Snow White and the Huntsman

Critic rating:

Too many bad apples spoil a tale
By Michael O'Sullivan
Friday, June 1, 2012

“Snow White and the Huntsman” has everything you remember from the classic fairy tale, plus a heck of a lot you don’t.

Overlong, overcrowded, overstimulating and with an over-the-top performance by Charlize Theron as the evil queen Ravenna, the movie is a virtual orchard of toxic excess, starting with the unnecessarily sprawling cast of characters.

Why is this movie even called “Snow White and the Huntsman”? As the man sent to capture Snow White (Kristen Stewart) and bring her back so that Ravenna can chow down on the heroine’s still-beating heart -- ewww, by the way -- Chris Hemsworth is no more important to the story than, say, the queen’s creepy brother, Finn (Sam Spruell). Finn is really the one who ends up hunting Snow White anyway, after the nameless huntsman falls victim to his prey’s beauty and becomes her protector.

In that department, the huntsman’s got competition, too. Snow White’s handsome childhood friend William (Sam Claflin) also is out to save her from Finn, leading to the obvious question: Is Kristen Stewart contractually obligated to have two guys fighting over her in every movie she makes?

Even the dwarves here are super-size. Initially, there are eight of them, not seven. And they’re played by such full-size actors as Ian McShane and Nick Frost, who are made to look short through special-effects trickery. Wouldn’t it have been simpler, not to mention cheaper and less discriminatory, to just hire little people?

In general, the special effects are quite impressive, but there are too many of them. Take the queen’s mirror, which morphs into a molten human figure (a la Robert Patrick’s liquid-metal T-1000 in “Terminator 2: Judgment Day”) or the queen’s army, whose soldiers turn into shards of black glass. “Snow White” is chocka­block with visual gimcrackery.
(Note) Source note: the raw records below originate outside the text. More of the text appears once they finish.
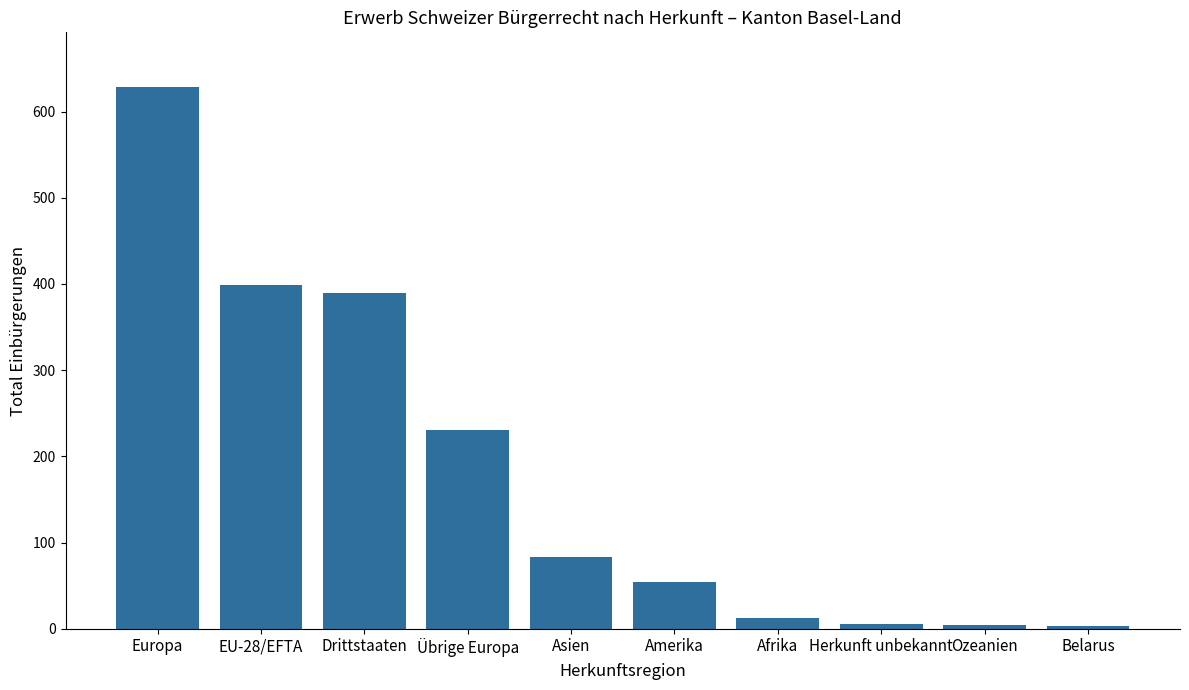

Which label corresponds to the largest value in the chart?

Europa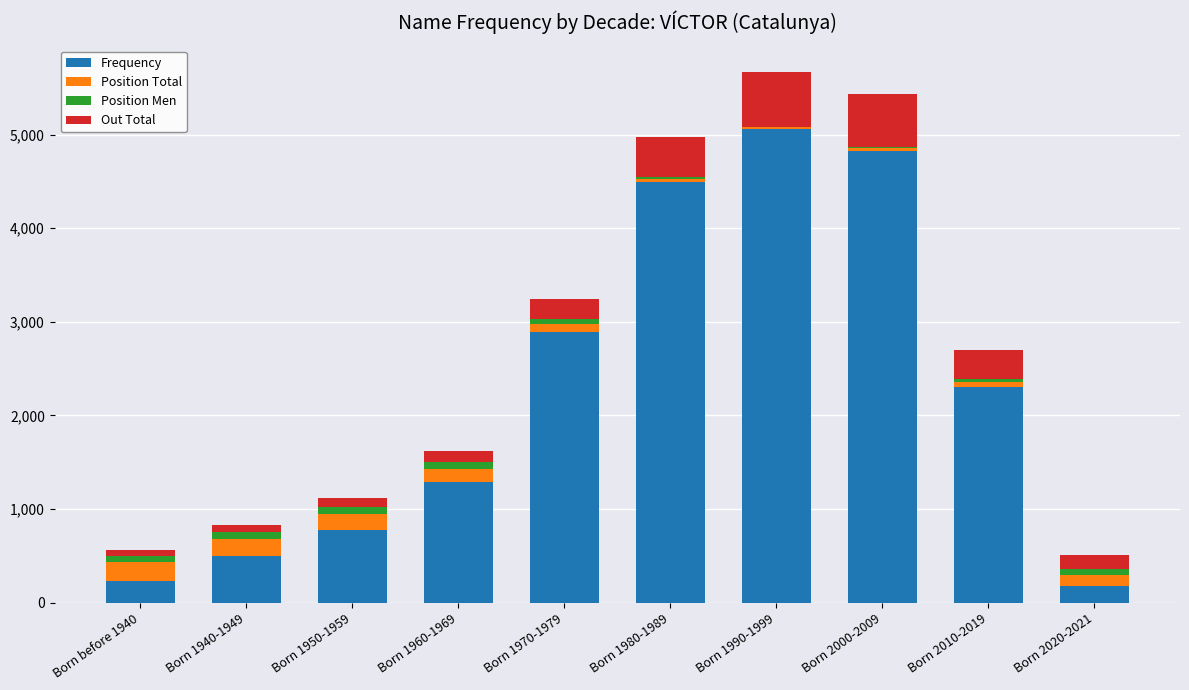

True or false: Frequency has a value of 2893 at Born 1970-1979.

True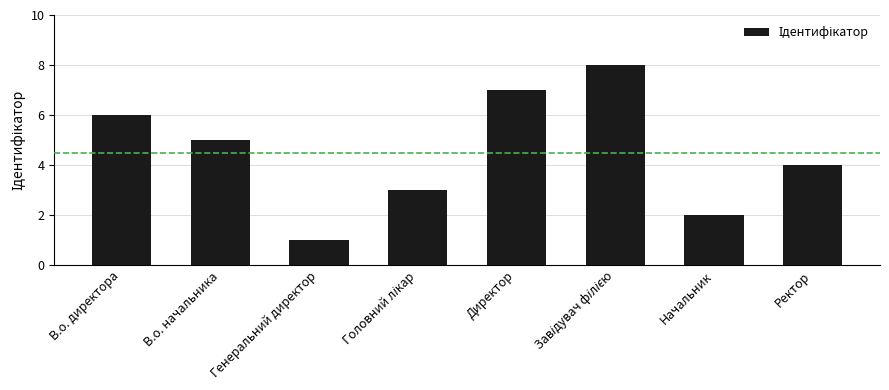

Reading left to right, extract all data points from this chart.

6	5	1	3	7	8	2	4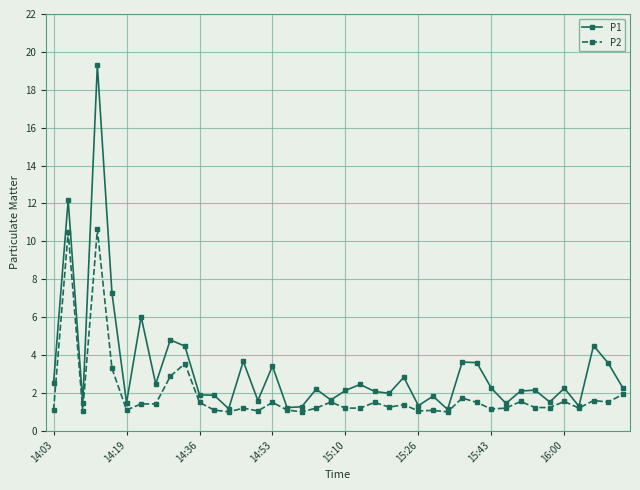

True or false: P1 has more than 2 interior local peaks.

True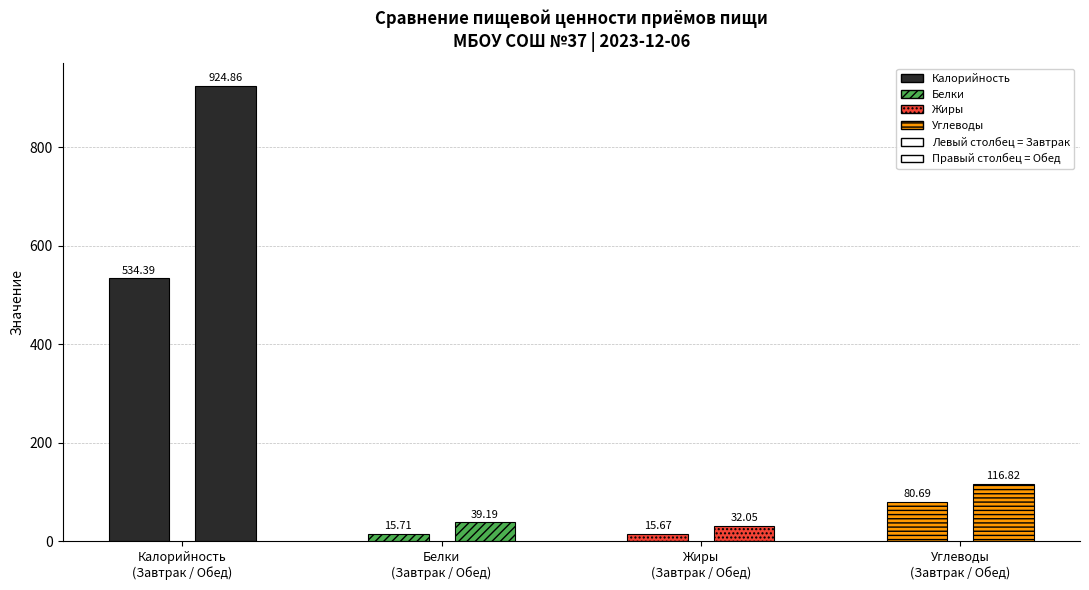

What is the maximum value for Жиры?

32.0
A pair of twee CGI fairies, an angry troll and a giant white stag with tree branches for antlers -- which appears out of nowhere, like Narnia’s Aslan, and then turns into butterflies after getting shot with an arrow -- may be cool to look at, but they add nothing to the story.

Ah, the story.

You know it already, pretty much. Ravenna is jealous of Snow White’s beauty and wants her dead. Aside from some kinks in the yarn -- Ravenna’s beauty regimen involves bathing in milk as thick as latex paint, and sucking the youth out of young women’s mouths, like a Dementor from “Harry Potter” -- there’s little that adds suspense or originality to the tale. And never mind the whole Team Huntsman vs. Team William romantic controversy. Both of Snow White’s suitors are tepid washouts.

It’s like an episode of “The Bachelor,” but with a British accent. The pasty, delicate-boned William goes around saying things such as “As you wish, m’lady,” while our hunky huntsman grunts such anachronisms as “Okay!” and “Forget it!”

The rest of the dialogue (by Evan Daugherty, John Lee Hancock and Hossein Amini) fares little better. At one point, Snow White -- outfitted like Joan of Arc and preparing to lead an assault on the queen’s castle -- actually utters these words, apropos of nothing: “Iron will melt, but it will writhe inside of itself.”

Say what, now?

Directed by first-timer Rupert Sanders, “Snow White and the Huntsman” feels less like a movie than a deadly cocktail of movie cliches, all of which have been thrown into a blender, set to “slow” and pureed for two hours.

Contains violence and some blood.

A review of the film "Snow White and the Huntsman" in the June 1, 2012 Weekend section incorrectly stated that the story does not include a poison apple. There is one. This version has been corrected.